> Prompt a: Set down, word for word, the passage of the thread on querying Parquet files in S3 that begins at the words "-- Read the data using HTTP" and ends after the words "storage(AWS, MinIO etc..).".

Reputation: 77
I have Paraquet files in my S3 bucket which is not AWS S3.
Is there a tool that connects to any S3 service (like Wasabi, Digital Ocean, MinIO), and allows me to query the Parquet files?
Upvotes: 4
Views: 10509
Reputation: 2615
QStudio is a free SQL client that bundles DuckDB as part of the download: https://www.timestored.com/qstudio/help/duckdb-sql-editor
Go File Menu -> New DuckDB database then use the commands ns15 provided:
-- Highlight and press Control+E to Execute all commands one by one
INSTALL httpfs;
LOAD httpfs;
SET s3_region='us-east-1';
SET s3_access_key_id='****';
SET s3_secret_access_key='****';
-- Read the data using S3 protocol
select * from read_parquet('s3://test-me-ses/userdata1.parquet');
select * from read_parquet('https://www.timestored.com/data/sample/titanic.parquet');
If you install QStudio in windows it adds a parquet association that allows just double clicking to open and query a parquet file: https://www.timestored.com/qstudio/parquet-file-viewer
Disclaimer: I'm the author since 2013.
Upvotes: 0
Reputation: 8844
In case you need a GUI tool then you can use DBeaver + DuckDB. For programmatic use, You can find DuckDB library for most languages.
Here is my other answer on the same topic.
There is a slight difference since you are querying data on a S3 compatible storage. You simply need to run few additional commands mentioned here in the DuckDB docs.
-- Execute these commnds one by one or run as a script from DBeaver
INSTALL httpfs;
LOAD httpfs;
SET s3_region='us-east-1';
SET s3_access_key_id='****';
SET s3_secret_access_key='****';
-- Read the data using S3 protocol
select * from read_parquet('s3://test-me-ses/userdata1.parquet');
In case you have parquet files hosted and served from S3 or any web server via HTTP - DuckDB has this covered as well.
-- Read the data using HTTP protocol if parquet file is hosted
SELECT * FROM read_parquet('https://test-me-ses.s3.amazonaws.com/userdata1.parquet');
Any S3 compatible object store(Wasabi, Digital Ocean, MinIO) should work similarly..
You can also write the data back as parquet after transformation to any S3 compatible storage(AWS, MinIO etc..).
All of these can be done programmatically as well.
Upvotes: 5
Reputation: 1348
With MongoDB this can be done with our Atlas Data Federation product https://www.mongodb.com/docs/atlas/data-federation/overview/
It can query parquet files stored in S3.
Upvotes: 0

[Data records]

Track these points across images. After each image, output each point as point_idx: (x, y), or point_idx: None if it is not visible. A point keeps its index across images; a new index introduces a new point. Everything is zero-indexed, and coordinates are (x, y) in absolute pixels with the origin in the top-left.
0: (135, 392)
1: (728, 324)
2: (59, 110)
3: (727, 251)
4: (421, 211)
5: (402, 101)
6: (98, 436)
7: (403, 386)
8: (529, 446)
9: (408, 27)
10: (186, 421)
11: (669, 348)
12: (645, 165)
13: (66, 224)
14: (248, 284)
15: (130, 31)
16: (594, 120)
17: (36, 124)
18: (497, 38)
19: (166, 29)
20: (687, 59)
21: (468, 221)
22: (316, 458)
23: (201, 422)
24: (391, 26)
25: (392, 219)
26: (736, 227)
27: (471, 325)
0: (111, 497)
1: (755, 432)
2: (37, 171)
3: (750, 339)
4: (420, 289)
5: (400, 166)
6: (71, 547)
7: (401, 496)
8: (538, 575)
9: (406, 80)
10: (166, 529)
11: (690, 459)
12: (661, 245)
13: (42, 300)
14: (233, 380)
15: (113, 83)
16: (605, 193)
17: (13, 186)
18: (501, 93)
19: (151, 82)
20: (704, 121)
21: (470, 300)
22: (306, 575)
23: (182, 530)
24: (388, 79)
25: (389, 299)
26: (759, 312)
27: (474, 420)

> Prompt b: Please extract from the records, word for word, the lines that run from the first line of the records through the line containing "7: (403, 386)", with both of those lines included, and give only those lines.

> Expected output a:
-- Read the data using HTTP protocol if parquet file is hosted
SELECT * FROM read_parquet('https://test-me-ses.s3.amazonaws.com/userdata1.parquet');
Any S3 compatible object store(Wasabi, Digital Ocean, MinIO) should work similarly..
You can also write the data back as parquet after transformation to any S3 compatible storage(AWS, MinIO etc..).

> Expected output b:
Track these points across images. After each image, output each point as point_idx: (x, y), or point_idx: None if it is not visible. A point keeps its index across images; a new index introduces a new point. Everything is zero-indexed, and coordinates are (x, y) in absolute pixels with the origin in the top-left.
0: (135, 392)
1: (728, 324)
2: (59, 110)
3: (727, 251)
4: (421, 211)
5: (402, 101)
6: (98, 436)
7: (403, 386)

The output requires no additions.